MORT ZUCKERMAN notes the overlooked parts of the Duelfer Report:

There is, in fact, a much darker side, and here it is:

Saddam wanted to re-create Iraq’s banned weapons programs, including nuclear weapons.

Saddam was determined to develop ballistic missiles and tactical chemical weapons when the U.N. sanctions were either lifted or corroded.

Saddam retained the industrial equipment to help restart these programs, having increased from 1996 to 2002 his military industrial spending 40-fold and his technical military research 80-fold. Even while U.N. weapons inspectors were in Iraq, Saddam’s scientists were performing deadly experiments on human guinea pigs in secret labs.

To what end? The overlooked section of the Duelfer report could not have put it any clearer: “Iraq would have been able to produce mustard agents in a period of months and nerve agent in less than a year or two.” While Saddam had abandoned his biological weapons programs, he retained the scientists and other technicians “needed to restart a potential biological weapons program,” and he “intended to reconstitute long-range delivery systems [that is, missiles] and . . . the systems potentially were for WMD.” . . .

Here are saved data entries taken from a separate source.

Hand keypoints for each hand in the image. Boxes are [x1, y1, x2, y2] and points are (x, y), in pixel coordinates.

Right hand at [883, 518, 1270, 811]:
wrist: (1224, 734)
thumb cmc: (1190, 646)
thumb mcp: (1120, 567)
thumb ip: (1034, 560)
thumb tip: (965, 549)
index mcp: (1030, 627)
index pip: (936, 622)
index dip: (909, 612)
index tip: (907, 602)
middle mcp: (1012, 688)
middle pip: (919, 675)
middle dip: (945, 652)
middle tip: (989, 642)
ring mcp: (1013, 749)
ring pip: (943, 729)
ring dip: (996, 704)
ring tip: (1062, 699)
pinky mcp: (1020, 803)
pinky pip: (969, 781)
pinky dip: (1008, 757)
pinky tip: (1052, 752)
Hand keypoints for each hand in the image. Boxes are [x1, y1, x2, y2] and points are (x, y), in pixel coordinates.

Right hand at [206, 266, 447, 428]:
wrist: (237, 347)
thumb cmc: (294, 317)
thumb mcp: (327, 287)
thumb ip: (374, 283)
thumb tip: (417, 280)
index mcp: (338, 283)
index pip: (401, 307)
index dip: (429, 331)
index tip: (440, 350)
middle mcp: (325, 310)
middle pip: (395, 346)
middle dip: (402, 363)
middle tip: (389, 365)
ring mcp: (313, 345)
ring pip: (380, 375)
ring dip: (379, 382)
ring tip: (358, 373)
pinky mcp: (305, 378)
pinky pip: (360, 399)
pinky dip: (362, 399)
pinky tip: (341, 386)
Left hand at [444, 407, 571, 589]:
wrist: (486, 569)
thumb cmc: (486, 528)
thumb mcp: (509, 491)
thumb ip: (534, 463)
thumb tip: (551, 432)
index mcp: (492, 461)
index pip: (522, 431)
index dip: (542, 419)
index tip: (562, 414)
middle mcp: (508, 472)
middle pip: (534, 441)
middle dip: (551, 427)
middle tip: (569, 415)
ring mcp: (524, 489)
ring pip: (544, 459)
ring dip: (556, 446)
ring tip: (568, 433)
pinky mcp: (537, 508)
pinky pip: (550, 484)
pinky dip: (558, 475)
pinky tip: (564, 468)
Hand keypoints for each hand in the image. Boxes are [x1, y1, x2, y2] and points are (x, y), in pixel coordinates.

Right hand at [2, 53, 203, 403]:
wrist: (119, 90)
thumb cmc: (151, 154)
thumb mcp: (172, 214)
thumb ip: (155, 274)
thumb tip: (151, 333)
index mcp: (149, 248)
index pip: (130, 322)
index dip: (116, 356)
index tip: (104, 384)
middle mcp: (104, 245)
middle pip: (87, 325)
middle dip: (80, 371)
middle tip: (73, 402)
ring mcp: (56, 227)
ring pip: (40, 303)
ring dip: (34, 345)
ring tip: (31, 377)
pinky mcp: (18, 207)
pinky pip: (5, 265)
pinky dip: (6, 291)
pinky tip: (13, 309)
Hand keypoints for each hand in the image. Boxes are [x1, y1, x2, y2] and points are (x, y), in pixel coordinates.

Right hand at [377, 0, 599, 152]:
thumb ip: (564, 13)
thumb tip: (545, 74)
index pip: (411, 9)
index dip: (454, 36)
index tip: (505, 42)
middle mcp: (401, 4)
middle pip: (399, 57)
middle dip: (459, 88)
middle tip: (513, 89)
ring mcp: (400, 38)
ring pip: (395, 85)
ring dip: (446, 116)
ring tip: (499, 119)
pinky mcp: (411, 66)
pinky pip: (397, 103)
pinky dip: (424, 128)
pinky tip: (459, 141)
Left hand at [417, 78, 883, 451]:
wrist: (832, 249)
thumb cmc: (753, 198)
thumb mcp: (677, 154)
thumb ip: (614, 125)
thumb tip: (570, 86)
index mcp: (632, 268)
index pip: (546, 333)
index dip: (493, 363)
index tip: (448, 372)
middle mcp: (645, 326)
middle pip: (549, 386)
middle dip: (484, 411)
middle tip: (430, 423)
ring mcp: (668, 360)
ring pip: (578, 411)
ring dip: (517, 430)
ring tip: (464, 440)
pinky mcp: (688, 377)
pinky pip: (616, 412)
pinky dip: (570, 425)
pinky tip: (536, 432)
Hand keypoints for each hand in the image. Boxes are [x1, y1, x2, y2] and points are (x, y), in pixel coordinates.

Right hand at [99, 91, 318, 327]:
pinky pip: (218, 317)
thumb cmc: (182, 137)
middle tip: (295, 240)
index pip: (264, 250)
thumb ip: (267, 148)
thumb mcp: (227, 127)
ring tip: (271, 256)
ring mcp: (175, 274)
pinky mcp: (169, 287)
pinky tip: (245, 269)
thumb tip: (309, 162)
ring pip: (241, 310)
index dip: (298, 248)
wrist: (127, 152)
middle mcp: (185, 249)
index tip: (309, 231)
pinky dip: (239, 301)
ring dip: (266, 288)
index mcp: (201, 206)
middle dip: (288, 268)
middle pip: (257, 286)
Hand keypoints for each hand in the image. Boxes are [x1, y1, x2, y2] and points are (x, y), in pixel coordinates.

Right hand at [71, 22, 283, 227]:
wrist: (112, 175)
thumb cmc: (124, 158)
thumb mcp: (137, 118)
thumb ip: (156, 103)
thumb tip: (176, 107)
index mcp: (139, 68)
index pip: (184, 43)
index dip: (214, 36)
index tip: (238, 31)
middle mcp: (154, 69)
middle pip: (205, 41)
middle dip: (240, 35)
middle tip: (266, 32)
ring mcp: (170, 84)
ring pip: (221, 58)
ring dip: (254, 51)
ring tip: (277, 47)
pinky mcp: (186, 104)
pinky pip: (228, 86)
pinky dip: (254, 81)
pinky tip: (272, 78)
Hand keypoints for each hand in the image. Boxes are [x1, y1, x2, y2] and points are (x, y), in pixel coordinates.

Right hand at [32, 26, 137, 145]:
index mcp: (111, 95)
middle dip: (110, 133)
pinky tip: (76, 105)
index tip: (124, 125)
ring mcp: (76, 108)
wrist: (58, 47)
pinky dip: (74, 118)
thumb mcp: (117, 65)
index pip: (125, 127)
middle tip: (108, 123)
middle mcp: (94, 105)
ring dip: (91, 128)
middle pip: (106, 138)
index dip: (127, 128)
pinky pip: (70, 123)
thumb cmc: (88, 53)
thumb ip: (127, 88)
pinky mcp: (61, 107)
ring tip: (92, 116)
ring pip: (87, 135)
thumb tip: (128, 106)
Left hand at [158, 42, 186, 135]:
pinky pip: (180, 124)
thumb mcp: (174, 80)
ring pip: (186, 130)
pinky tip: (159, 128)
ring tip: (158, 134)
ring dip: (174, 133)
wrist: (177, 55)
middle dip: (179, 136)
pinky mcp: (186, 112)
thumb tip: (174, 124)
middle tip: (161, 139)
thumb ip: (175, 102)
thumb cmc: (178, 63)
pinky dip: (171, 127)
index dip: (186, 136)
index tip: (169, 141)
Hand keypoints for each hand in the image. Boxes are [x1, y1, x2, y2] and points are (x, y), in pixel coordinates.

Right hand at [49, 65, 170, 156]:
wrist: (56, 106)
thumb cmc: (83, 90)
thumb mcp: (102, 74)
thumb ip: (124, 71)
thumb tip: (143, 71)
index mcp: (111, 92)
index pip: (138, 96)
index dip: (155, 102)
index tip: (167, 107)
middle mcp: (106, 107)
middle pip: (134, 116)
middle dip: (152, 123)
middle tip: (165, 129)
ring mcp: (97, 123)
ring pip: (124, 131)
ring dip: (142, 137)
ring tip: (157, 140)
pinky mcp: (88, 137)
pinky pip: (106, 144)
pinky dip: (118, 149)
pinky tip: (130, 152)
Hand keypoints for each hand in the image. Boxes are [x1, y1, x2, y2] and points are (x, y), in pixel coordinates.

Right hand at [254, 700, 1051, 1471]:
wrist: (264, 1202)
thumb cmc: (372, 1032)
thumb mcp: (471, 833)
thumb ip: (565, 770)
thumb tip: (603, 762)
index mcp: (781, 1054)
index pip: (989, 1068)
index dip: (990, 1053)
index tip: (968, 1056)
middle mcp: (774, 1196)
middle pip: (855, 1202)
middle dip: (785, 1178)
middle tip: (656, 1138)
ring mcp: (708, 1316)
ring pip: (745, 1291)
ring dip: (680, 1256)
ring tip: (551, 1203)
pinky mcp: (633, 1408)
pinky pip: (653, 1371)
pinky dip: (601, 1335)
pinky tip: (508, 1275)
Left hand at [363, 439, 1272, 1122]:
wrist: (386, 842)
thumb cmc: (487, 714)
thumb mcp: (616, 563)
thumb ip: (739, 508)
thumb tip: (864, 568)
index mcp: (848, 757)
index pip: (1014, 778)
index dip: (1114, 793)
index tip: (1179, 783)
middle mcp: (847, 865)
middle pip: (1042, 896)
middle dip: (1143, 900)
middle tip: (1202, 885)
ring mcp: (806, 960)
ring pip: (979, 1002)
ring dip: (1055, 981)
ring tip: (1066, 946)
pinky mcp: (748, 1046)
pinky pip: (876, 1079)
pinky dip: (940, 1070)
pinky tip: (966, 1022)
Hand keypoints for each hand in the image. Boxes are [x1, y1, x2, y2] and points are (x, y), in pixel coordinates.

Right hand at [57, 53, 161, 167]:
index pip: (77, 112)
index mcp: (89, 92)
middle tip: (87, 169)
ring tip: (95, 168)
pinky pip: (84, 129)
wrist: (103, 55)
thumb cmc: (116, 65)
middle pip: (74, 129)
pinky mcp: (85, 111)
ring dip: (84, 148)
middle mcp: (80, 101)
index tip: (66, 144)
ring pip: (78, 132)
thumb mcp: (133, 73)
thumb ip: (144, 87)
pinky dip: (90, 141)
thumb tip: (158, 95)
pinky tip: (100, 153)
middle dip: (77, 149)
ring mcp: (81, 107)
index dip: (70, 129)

With the complicity of the U.N. officials allegedly involved in Saddam’s Oil-for-Food bribery scheme, can there be any doubt that the sanctions would have eventually disappeared?

The French worked at every turn to frustrate efforts to hold Saddam’s feet to the fire. A French legislator even told an Iraqi intelligence official that Paris would veto any U.N. resolution authorizing war against Iraq. In fact, France threatened to do just that. But for what, exactly? Iraq’s deputy prime minister, Tariq Aziz, told Duelfer that “French oil companies wanted to secure two large oil contracts.” National bribery on top of individual bribery–now, that’s something you don’t see every day.

Duelfer told the Senate Armed Services Committee that “Sanctions were in free fall . . . . If not for 9/11, I don’t think they would exist today” and described Saddam as “a grave threat” to the Middle East and to the entire world.

Glad to see this stuff getting some attention outside of the blogosphere.